Are you solving the main performance problem within your system? I ask because the database is the typical source of contention.
My main motivation for moving away from sticky sessions was operational flexibility i.e. cycle down a problematic server or to deploy a software upgrade. So having implemented a central session state service make sure you take full advantage from an operational stand point.
In my experience we've found out that native state server or even using SQL Server for sessions is a very scary scenario as both have issues (mainly performance). By the way, we are also using sticky sessions.
I think you can explore other products for this to achive the absolute best. A free option would be Velocity but it is still not released.
And another comprehensive but proven product will be (Very expensive actually) NCache. THis will even help in your serilizations with less cost, If you use their API's it will be even better results.

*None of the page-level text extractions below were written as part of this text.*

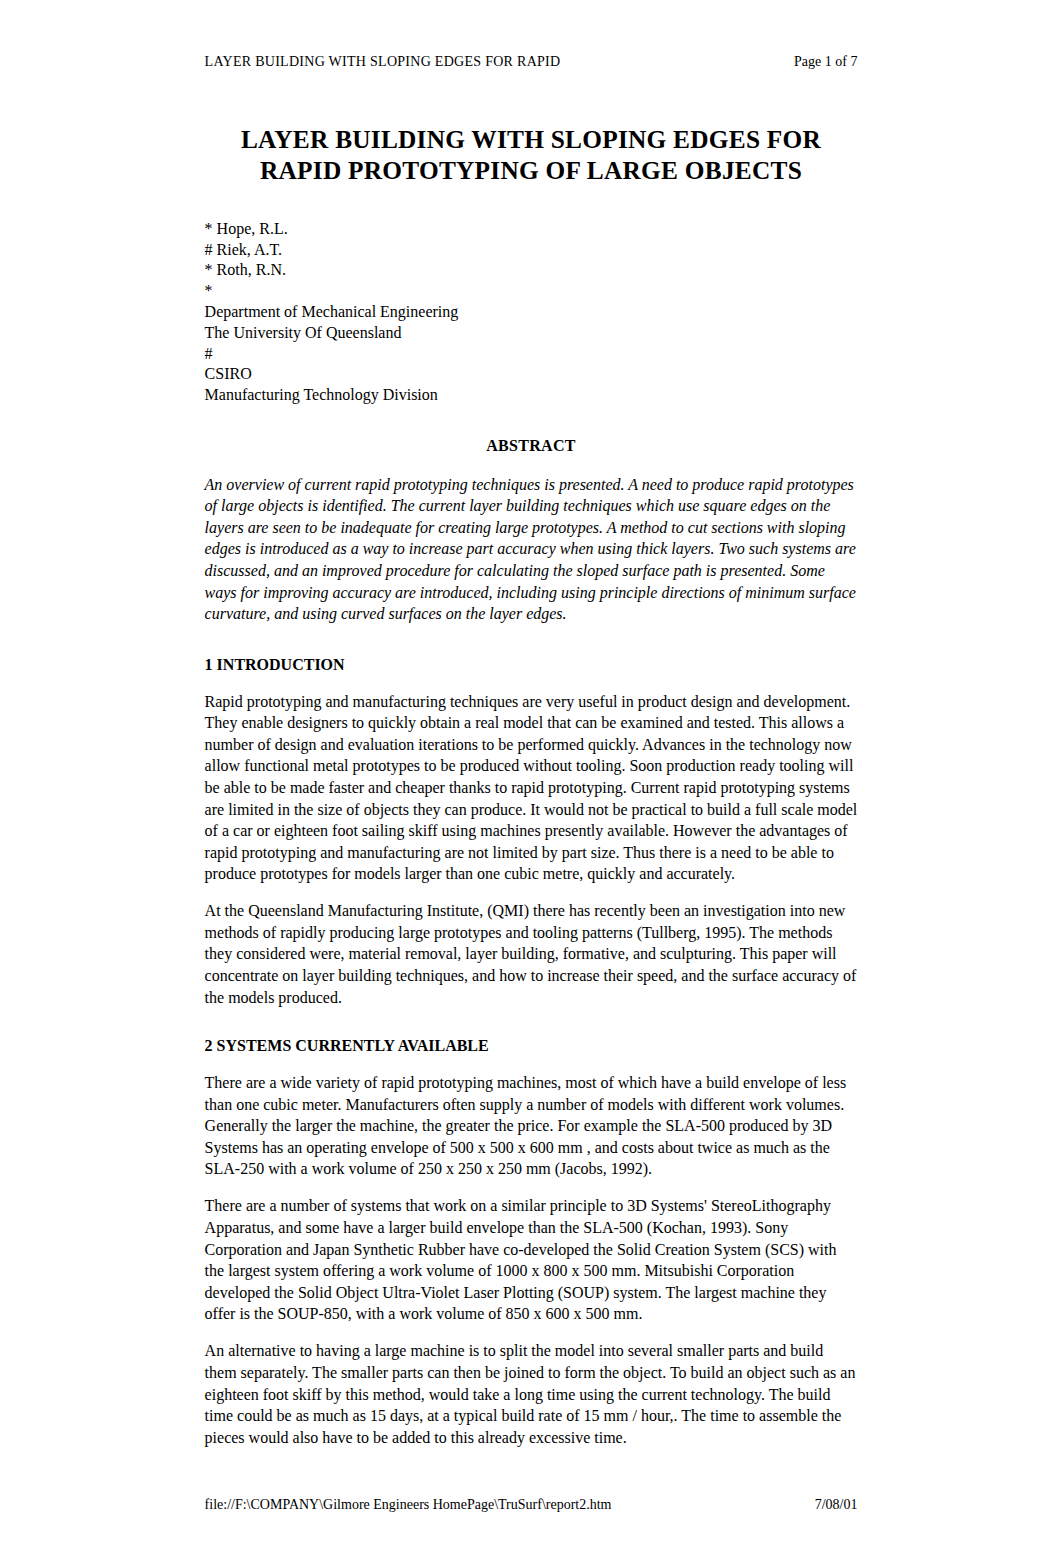LAYER BUILDING WITH SLOPING EDGES FOR RAPID Page 1 of 7
LAYER BUILDING WITH SLOPING EDGES FOR
RAPID PROTOTYPING OF LARGE OBJECTS
* Hope, R.L.
# Riek, A.T.
* Roth, R.N.
*
Department of Mechanical Engineering
The University Of Queensland
#
CSIRO
Manufacturing Technology Division
ABSTRACT
An overview of current rapid prototyping techniques is presented. A need to produce rapid prototypes of large objects is identified. The current layer building techniques which use square edges on the layers are seen to be inadequate for creating large prototypes. A method to cut sections with sloping edges is introduced as a way to increase part accuracy when using thick layers. Two such systems are discussed, and an improved procedure for calculating the sloped surface path is presented. Some ways for improving accuracy are introduced, including using principle directions of minimum surface curvature, and using curved surfaces on the layer edges.
1 INTRODUCTION
Rapid prototyping and manufacturing techniques are very useful in product design and development. They enable designers to quickly obtain a real model that can be examined and tested. This allows a number of design and evaluation iterations to be performed quickly. Advances in the technology now allow functional metal prototypes to be produced without tooling. Soon production ready tooling will be able to be made faster and cheaper thanks to rapid prototyping. Current rapid prototyping systems are limited in the size of objects they can produce. It would not be practical to build a full scale model of a car or eighteen foot sailing skiff using machines presently available. However the advantages of rapid prototyping and manufacturing are not limited by part size. Thus there is a need to be able to produce prototypes for models larger than one cubic metre, quickly and accurately.
At the Queensland Manufacturing Institute, (QMI) there has recently been an investigation into new methods of rapidly producing large prototypes and tooling patterns (Tullberg, 1995). The methods they considered were, material removal, layer building, formative, and sculpturing. This paper will concentrate on layer building techniques, and how to increase their speed, and the surface accuracy of the models produced.
2 SYSTEMS CURRENTLY AVAILABLE
There are a wide variety of rapid prototyping machines, most of which have a build envelope of less than one cubic meter. Manufacturers often supply a number of models with different work volumes. Generally the larger the machine, the greater the price. For example the SLA-500 produced by 3D Systems has an operating envelope of 500 x 500 x 600 mm , and costs about twice as much as the SLA-250 with a work volume of 250 x 250 x 250 mm (Jacobs, 1992).
There are a number of systems that work on a similar principle to 3D Systems' StereoLithography Apparatus, and some have a larger build envelope than the SLA-500 (Kochan, 1993). Sony Corporation and Japan Synthetic Rubber have co-developed the Solid Creation System (SCS) with the largest system offering a work volume of 1000 x 800 x 500 mm. Mitsubishi Corporation developed the Solid Object Ultra-Violet Laser Plotting (SOUP) system. The largest machine they offer is the SOUP-850, with a work volume of 850 x 600 x 500 mm.
An alternative to having a large machine is to split the model into several smaller parts and build them separately. The smaller parts can then be joined to form the object. To build an object such as an eighteen foot skiff by this method, would take a long time using the current technology. The build time could be as much as 15 days, at a typical build rate of 15 mm / hour,. The time to assemble the pieces would also have to be added to this already excessive time.
file://F:\COMPANY\Gilmore Engineers HomePage\TruSurf\report2.htm 7/08/01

Take a look and see which looks best for you.
About SQL Server, you server will die very soon if you have enough number of hits coming in (I belive you have some hits already which yielded you to do Web Farm or you do it just for the sake of redundancy)
Bottom line: We are evaluating Velocity because NCAchce is really expensive. However advantages are huge.
We are using StateServer for a very small web farm with only two nodes for a few hundred users.
I'm not responsible for its operation but I remember only two issues in two years where the service had to be restarted because it crashed.
I would like to another one more point to the accepted answer:
Make sure the version of framework dlls is the same.
In my case the System.Web dll versions were different as a few windows updates were skipped on one of the servers of the farm.